- **WORK REQUEST**
Copy the entries below word for word, from the line with "Concise alt text requested. A pressure" to the line with "The reading is 160km/h", both of those lines included.

- **EXTRACTED INFORMATION**
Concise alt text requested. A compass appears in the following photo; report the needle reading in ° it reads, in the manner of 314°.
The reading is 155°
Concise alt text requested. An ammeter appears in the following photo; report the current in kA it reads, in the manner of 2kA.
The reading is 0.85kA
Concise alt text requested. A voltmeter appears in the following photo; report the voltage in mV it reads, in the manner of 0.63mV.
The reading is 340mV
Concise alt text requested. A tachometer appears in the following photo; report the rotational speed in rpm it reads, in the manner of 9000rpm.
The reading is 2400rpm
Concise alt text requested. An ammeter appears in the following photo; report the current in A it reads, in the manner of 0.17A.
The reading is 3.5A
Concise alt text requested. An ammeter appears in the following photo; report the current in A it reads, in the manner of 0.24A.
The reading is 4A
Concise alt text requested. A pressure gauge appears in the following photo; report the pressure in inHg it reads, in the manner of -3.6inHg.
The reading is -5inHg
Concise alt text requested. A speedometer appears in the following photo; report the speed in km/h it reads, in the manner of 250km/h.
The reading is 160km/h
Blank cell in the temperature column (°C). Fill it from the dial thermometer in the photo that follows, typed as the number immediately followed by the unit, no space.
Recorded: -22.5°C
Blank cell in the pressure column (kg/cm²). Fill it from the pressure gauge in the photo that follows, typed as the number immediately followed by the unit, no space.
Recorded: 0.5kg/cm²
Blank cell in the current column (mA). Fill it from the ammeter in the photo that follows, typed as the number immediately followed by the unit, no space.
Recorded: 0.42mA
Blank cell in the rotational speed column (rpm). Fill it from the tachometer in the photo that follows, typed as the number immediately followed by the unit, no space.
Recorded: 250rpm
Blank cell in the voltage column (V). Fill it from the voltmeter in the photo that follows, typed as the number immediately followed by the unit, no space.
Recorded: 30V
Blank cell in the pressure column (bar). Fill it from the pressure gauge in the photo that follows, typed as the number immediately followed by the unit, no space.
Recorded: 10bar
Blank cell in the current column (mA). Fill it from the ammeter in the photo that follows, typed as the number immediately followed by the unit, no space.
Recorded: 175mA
...
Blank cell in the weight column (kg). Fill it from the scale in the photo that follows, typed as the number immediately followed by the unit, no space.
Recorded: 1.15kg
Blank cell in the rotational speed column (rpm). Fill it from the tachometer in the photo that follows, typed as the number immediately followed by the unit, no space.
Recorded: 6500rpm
* * *
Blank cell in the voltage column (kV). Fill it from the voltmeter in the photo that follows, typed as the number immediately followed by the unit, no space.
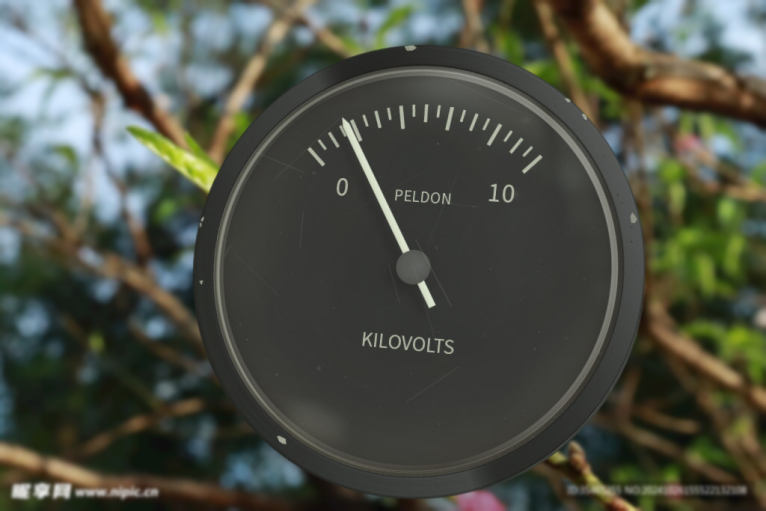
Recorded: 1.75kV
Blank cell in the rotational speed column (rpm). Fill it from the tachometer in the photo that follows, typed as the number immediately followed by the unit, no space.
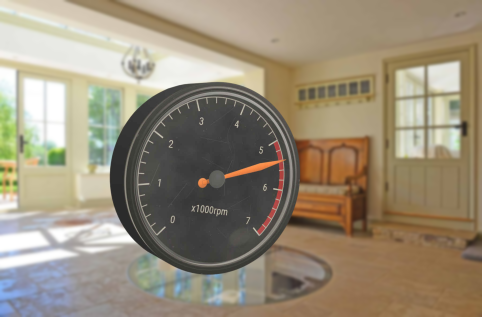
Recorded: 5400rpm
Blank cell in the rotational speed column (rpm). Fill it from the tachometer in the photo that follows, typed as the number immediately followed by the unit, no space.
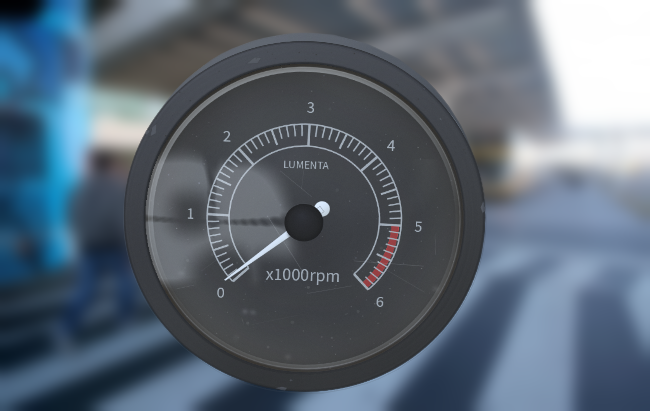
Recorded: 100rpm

- **ANSWER TO THIS TASK**
Concise alt text requested. A pressure gauge appears in the following photo; report the pressure in inHg it reads, in the manner of -3.6inHg.
The reading is -5inHg
Concise alt text requested. A speedometer appears in the following photo; report the speed in km/h it reads, in the manner of 250km/h.
The reading is 160km/h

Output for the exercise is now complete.